Singer/songwriter J.J. Cale died this past Friday, July 26, at the age of 74. (There's a 1971 clip of him performing "After Midnight," probably his best-known song, below.) In some ways, Cale was the antithesis of alternative rock -- a musician who was all about laid-back profiency, and whose greatest successes came from having his songs played by the likes of Eric Clapton and Lynyrd Skynyrd. But there's also a strain of more adventurous music that owed something to Cale -- whether or not its performers or audiences knew it.
"After Midnight" was enough of a standard in the early '70s that the Jamaican group the Pioneers recorded a reggae version of it in 1971, as "Let It All Hang Out."
And the brilliant art-punk band Wire actually made a speedy, stripped-down cover of Cale's "After Midnight" part of their earliest set lists. (The recording below comes from London's Roxy club in 1977.)
A few years before that, Captain Beefheart had recorded his 1974 album Bluejeans and Moonbeams, on which he attempted to shoehorn his fractured, freaked-out blues into a relatively straightforward pop form. One of its two covers is an uncharacteristically lush arrangement (with a string section!) of Cale's "Same Old Blues."
The late, great guitarist Robert Quine told an interviewer that he was "listening to J.J. Cale constantly ... People are either bored by him, or completely hypnotized." You may or may not be able to hear sped-up hints of Cale's dextrous chording in Quine's guitar solos from Richard Hell and the Voidoids' "The Kid with the Replaceable Head."
Cale started recording as a teenager -- his first single was 1958's "Shock Hop" -- but he didn't make an album until Naturally, recorded between 1970 and 1971, once Clapton's version of "After Midnight" had become a hit. Its opening track was "Call Me the Breeze," below, and your ears are not deceiving you: it begins with the sound of a very early drum machine (for which Cale traded an electric banjo). The album also included "Crazy Mama," his biggest American chart hit, built around another loping electronic percussion loop.

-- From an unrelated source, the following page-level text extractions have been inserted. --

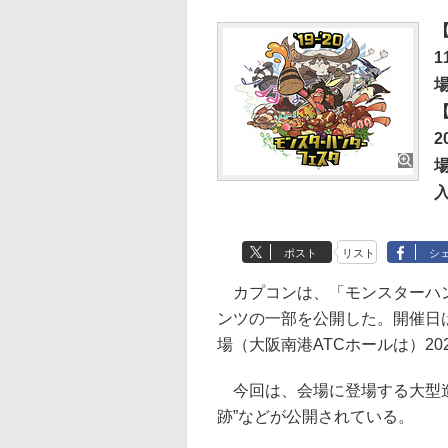
1
場
2
ポスト
リスト
シ
カプコンは、「モンスターハンタ
ンツの一部を公開した。開催日は
場（大阪南港ATCホールは）202
今回は、会場に登場する大型造
跡”などが公開されている。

Something about "Call Me the Breeze" apparently stuck with Spiritualized's Jason Pierce; the first Spiritualized album, 1992's Lazer Guided Melodies, features a rewritten version of "Call Me the Breeze," called "Run."
Iron and Wine's Sam Beam has cited Cale as an inspiration, and the tap-dancing percussion loop of "Boy With a Coin" recalls the vibe of those early-'70s records, too, especially the way Cale set simple drum machine beats against trickier, overdubbed guitar lines.
The North Carolina group Hiss Golden Messenger's singer/guitarist Mike Taylor is a huge fan of Cale's; you can hear a bit of the relaxed, country-blues-tinged "Tulsa" sound in HGM's "Red Rose Nantahala," below. Taylor also recently made an album with New York-based guitarist Steve Gunn, under the name Golden Gunn; its cover typography is based on the front cover artwork of Cale's Really album.
J.J. Cale fandom turns up in a lot of unexpected places -- the German electronic composer Klaus Schulze, for instance, has repeatedly made a point of how much he likes Cale -- but somehow the Malian singer-guitarist Sidi Touré's appreciation doesn't seem all that unlikely. See, for instance, the 2008 video for "Mon Pays" below: the song's relaxed groove isn't all that far off from "After Midnight."
In the days since Cale's passing, lots of bands have been paying tribute to him. At the Gathering of the Vibes festival this weekend, Grace Potter and the Nocturnals covered his "Cocaine," with Gov't Mule's Warren Haynes sitting in. Their admiration for Cale goes back to the start of their career: Potter and the Nocturnals' 2005 debut album Nothing But the Water opens with the post-breakup anthem "My Toothbrush and My Table." "Give me back my hammer, give me back my nail/Give me back my jeans and my J.J. Cale," Potter sings in a drawling snarl. She knows what matters to her.